Let me tell you why that doesn’t matter. First, so few people in Congress of either party actually care about the debt to matter, same for the public. Second, if Democrats had blown up the filibuster, which this was a tactic to do, it would have given them cover to ram through their massive “human infrastructure” bill. Hear me out on this.

Remember the nomination of Neil Gorsuch to the Supreme Court? Democrats had already ended the filibuster on every judicial nomination except the Supreme Court. When Gorsuch was chosen to replace Antonin Scalina, it wasn’t going to make a difference in the balance of the court. There was no reason to filibuster, there was nothing on the line. They did it anyway, knowing full-well Republicans would do what Democrats had done and gotten rid of the 60 vote threshold, which is what happened.

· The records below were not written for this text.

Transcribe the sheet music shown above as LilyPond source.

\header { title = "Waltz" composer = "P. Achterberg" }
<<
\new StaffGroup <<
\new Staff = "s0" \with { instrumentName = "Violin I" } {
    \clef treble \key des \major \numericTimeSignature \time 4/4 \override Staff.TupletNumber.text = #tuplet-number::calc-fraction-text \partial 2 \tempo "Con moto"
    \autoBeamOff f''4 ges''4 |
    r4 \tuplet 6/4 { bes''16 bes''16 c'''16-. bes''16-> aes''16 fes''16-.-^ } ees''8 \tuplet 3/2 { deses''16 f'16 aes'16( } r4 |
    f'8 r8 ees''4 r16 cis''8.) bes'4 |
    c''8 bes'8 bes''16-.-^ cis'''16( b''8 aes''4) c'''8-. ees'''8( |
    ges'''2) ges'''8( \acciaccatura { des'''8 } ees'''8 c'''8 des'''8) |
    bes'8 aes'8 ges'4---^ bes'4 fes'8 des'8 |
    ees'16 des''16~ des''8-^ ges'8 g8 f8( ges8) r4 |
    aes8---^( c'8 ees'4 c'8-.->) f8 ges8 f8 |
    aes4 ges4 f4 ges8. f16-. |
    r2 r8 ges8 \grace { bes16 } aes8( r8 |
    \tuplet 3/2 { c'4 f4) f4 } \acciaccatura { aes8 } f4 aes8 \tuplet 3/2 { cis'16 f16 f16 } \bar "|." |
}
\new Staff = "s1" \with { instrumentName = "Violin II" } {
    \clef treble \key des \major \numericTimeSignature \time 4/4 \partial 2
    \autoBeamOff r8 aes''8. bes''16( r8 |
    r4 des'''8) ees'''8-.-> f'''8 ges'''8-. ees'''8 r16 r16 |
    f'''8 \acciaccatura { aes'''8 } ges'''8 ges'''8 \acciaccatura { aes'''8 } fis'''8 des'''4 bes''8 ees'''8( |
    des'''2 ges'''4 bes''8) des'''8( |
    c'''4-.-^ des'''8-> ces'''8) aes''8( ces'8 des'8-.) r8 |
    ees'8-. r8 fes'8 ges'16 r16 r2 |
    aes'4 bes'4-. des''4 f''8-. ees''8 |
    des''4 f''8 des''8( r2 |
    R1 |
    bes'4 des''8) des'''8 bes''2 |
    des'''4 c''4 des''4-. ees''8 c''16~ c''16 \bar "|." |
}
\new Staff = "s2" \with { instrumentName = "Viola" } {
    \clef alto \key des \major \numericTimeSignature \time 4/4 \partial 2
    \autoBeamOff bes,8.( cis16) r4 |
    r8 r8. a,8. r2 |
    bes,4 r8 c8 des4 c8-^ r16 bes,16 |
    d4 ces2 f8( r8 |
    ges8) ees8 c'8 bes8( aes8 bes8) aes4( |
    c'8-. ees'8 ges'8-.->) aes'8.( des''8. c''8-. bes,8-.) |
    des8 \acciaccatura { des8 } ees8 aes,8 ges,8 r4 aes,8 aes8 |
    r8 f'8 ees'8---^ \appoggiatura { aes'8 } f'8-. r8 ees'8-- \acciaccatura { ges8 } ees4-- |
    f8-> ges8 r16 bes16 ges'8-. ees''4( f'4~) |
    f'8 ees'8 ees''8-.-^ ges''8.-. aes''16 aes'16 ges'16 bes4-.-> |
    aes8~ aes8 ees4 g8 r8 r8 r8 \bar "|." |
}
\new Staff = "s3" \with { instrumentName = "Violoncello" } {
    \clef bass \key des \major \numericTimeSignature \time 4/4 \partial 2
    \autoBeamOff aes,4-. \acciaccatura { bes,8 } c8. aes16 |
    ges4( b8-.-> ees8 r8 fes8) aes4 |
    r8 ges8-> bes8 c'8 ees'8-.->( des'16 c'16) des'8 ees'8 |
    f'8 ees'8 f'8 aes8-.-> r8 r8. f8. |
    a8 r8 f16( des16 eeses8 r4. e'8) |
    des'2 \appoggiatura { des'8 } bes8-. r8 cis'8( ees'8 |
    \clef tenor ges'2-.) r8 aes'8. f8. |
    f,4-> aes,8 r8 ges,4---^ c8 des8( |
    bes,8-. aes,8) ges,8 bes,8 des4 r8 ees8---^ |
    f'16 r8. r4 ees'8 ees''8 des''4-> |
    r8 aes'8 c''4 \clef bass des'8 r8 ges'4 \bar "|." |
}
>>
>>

No one cared, and barely anyone noticed. Then came the retirement of Justice Anthony Kennedy, the ultimate “swing vote” on the court, and the nomination of Brett Kavanaugh to replace him. That would impact the court, and Democrats had absolutely nothing they could to block it. They tried, but lies can’t replace procedure.

Democrats want to get rid of the filibuster, desperately, but they know if they simply do it to ram a massive entitlement program or giant spending bill the public would punish them. There’s also the problem that many of their Members are on record saying they wouldn’t get rid of the filibuster. There’s a difference if they break their word to protect the country from default and financial ruin, which they claim about the debt ceiling, and if they break it for a massive spending bill that subsidizes their donors and friends.

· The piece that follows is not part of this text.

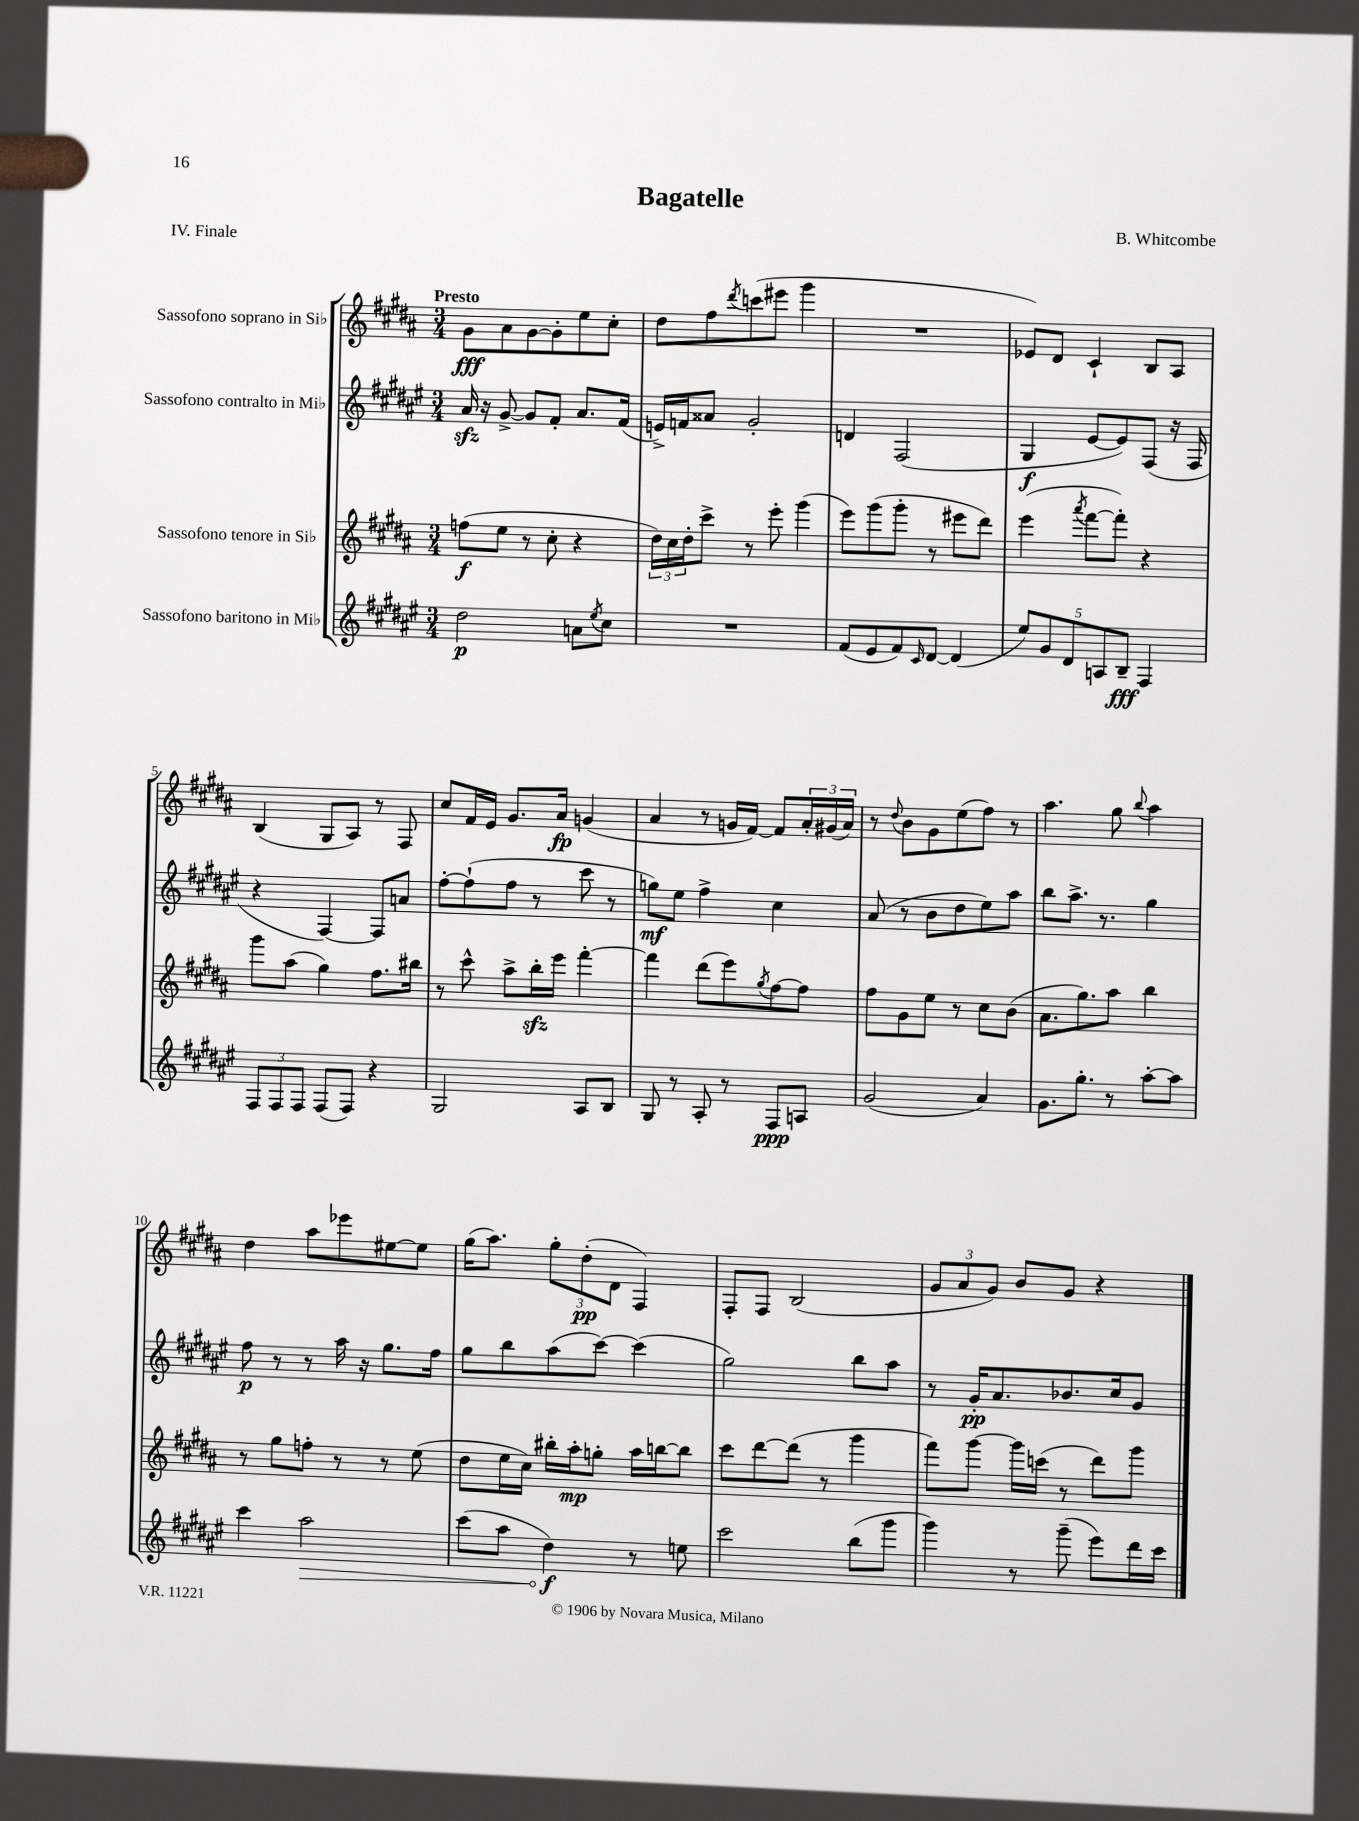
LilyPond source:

By ending their filibuster on the debt limit vote, McConnell prevented Democrats from ending the filibuster for any reason other than naked politics, which is exactly what they don’t want to happen. Their cover was gone and they’d been boxed in.

When you can’t get your way, it’s best to create a scenario where your opponents have to pay the highest price possible for getting theirs. It’s the only thing that’ll give them pause, and your only remaining shot an ultimate victory.

What will Democrats do now? We don’t know. But we do know they would’ve gutted the filibuster under the guise of “saving the country from default.” With it gone, it would’ve been game on for whatever else they wanted to pass. But that dam wasn’t broken, it’s still there now. Which makes it harder and costlier politically if they do it in the future for issues that aren’t “emergency” matters.

You can hate Mitch McConnell for a lot of things, any reason you want, really, what the hell do I care? But whatever reason you want to hate him for should be based on reality. And the reality is, no matter how much blowhards whine and pander to their audiences to sounds “super conservative,” what transpired this week was the smart play. Every honest Monday Morning Quarterback knows that’s the case.